BREAKING: Old White People Find Beyoncé's Black Pride Distasteful
On today’s episode of Fox & Friends, a bunch of white people gathered to, among things, lambast Beyoncé’s Super Bowl performance via the kind of partial assessment and narrow interpretation that’s crucial to the conservative critical rubric. One of these white people was former mayor of New York and failed Presidential candidate Rudy Giuliani.
Setting up the outrage, Friends host and friend to some Brian Kilmeade proclaimed that he “couldn’t really make out what Beyoncé was saying” during her performance of her new single “Formation.” He then doubled down: “The song, the lyrics, which I couldn’t make out a syllable, were basically telling cops to stop shooting blacks.”
If Kilmeade “couldn’t make out a syllable,” he may not be the authority on what this song is about. Actually, whitey, the lyrics are basically about Beyoncé describing (and correcting misconceptions about) her culture, AND what she loves about it and about being a black woman, which evidently is a different worldview than that of the white people on the show and thus, I guess, potentially intimidating. Don’t ignore Kilmeade’s implication that Beyoncé talks funny and can’t express herself adequately. The ignorance there is not just willful, it’s hypocritical, as Kilmeade exhibits the kind of thoughtlessness he’s accusing Beyoncé of.
Giuliani later joined the panel to smart at the very existence of a halftime show, like it’s something new or not the tremendous revenue and discourse-generator that it is. “I don’t even know why we have this,” he said. “This is football not Hollywood.” Then he turned his ire to Beyoncé and her backup dancers who wore afros, berets, and leather in the style of Black Panthers.
Said Giuliani:
I thought it was really outrageous that she used it as a platform to attack police officers—the people who protect her and protect us and keep us alive, and what we should be doing in the African American community and all communities is build up respect for police officers. And focus on the fact that when something does go wrong, OK, well, we’ll work on that. But the vast majority of police officers risk their lives to keep us safe.
Beyoncé’s performance provided, among other things, an alternative to the blasé, “OK, well, we’ll work on that,” reaction to the police’s routine destruction of unarmed black bodies. Beyoncé’s performance asserted that, “OK, well, we’ll work on that,” is not enough. On a global platform in front of well over 100 million people, Beyoncé stole the show while rhapsodizing blackness in lyrics like, “I like my baby hair, with baby hair and afros / I like my negro nose with Jackson Five nostrils.” At a time when pop stars are so media trained and seemingly willing to say so little, Beyoncé said enough to make heads explode.

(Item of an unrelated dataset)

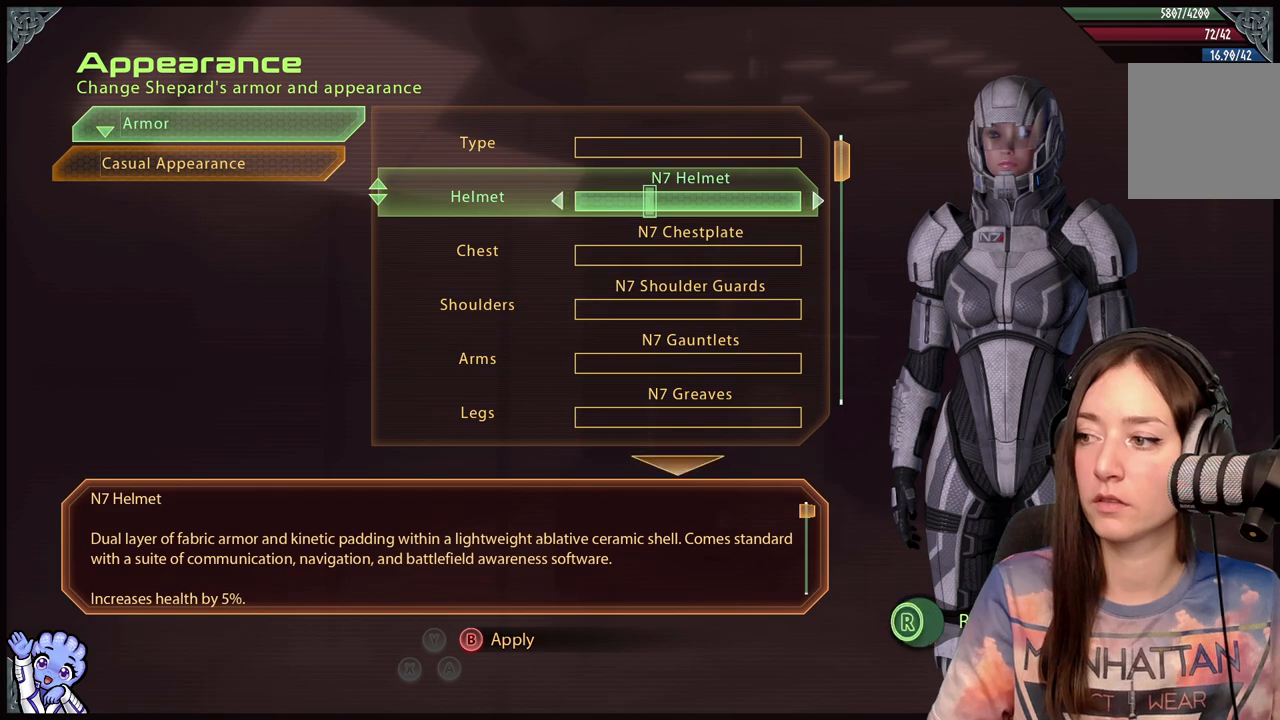
{"buttons": [], "left_stick": "center", "right_stick": "center", "events": [[233, "left_stick", "center"], [283, "left_stick", "down-left"], [333, "left_stick", "left"], [467, "left_stick", "center"]]}
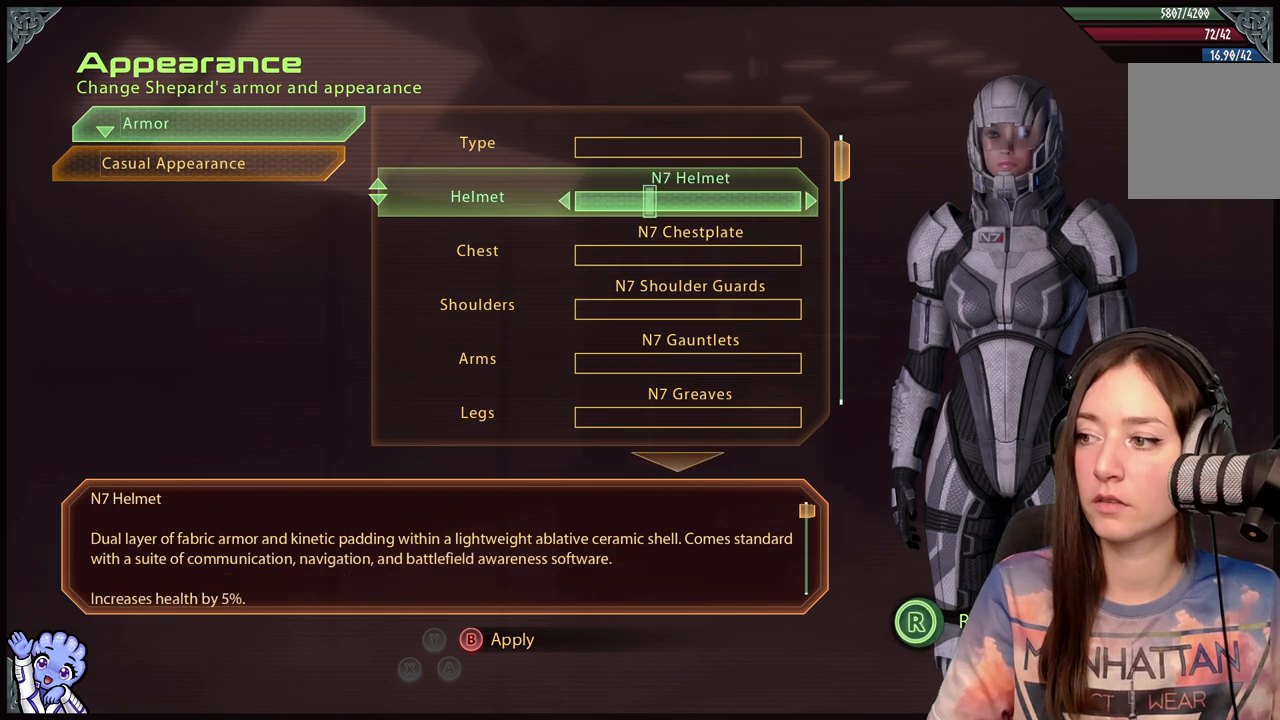
{"buttons": [], "left_stick": "center", "right_stick": "right", "events": [[400, "right_stick", "right"]]}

Giuliani understands this to an extent, he’s just the ideological opposition who seems to think that any critique of the police is inappropriate. He furthermore has no interest in the things Beyoncé is saying about herself, her culture and mobilizing black people, for whom disparity is a blatant fact of life that white people can conveniently choose to ignore. He’s not really engaging with the work, just exploiting a portion of it to use as a talking point.
He continued:
This is a political position and she’s probably going to take advantage of it. You’re talking to middle America when you have the Super Bowl. So if you’re going to have entertainment, let’s have decent, wholesome entertainment. And not use it as a platform to attack the people who put their lives at risk just to save us.
The use of the word “wholesome” is particularly chafing—though Giuliani uses it in the context of Beyoncé’s politics, that descriptor is generally reserved for G-rated asexuality. Beyoncé’s matter-of-fact sexuality exhibited during the halftime show, her agency over her body down to the tightly choreographed millimeter, makes it so that she has no business being this white man’s idea of “wholesome.” She explicitly and intentionally occupies a different cultural space. Is her body too bootylicious for ya, Rudy?
Increasingly, Beyoncé is a figure that white people selectively scorn to illustrate what’s wrong with culture. Take Mike Huckabee’s tone-deaf reading of what she should be doing with her career, or Annie Lennox’s inane assertion that “twerking isn’t feminism,” as if Beyoncé can easily be distilled down to a sexually explicit song or a dance to which she has devoted an infinitesimal portion of her movement. When people focus on minutiae, they negate their point as they make it immediately apparent that Beyoncé offers simply too much for them to grasp.
It’s so telling that her performance and militancy (so subtle it was silently presented in the form of costumes, an X formation, and a sign calling for “Justice 4 Mario Woods”) is intimidating. It’s, in fact, telling in the same manner as white people’s discomfort with the words “Black Lives Matter”—a simple and self-evident concept that nonetheless troubles people with the conflicting worldview that black lives, in fact, don’t matter. Those people are wrong, the white people on Fox & Friends are wrong, and their openly ignorant and selective discussion about it only underscores Beyoncé’s rightness. These people are shook and there’s more shaking to come.
Note: This story originally identified Steve Doocy as the Fox & Friends host who “couldn’t really make out what Beyoncé was saying,” but upon further review, it was Brian Kilmeade who said that.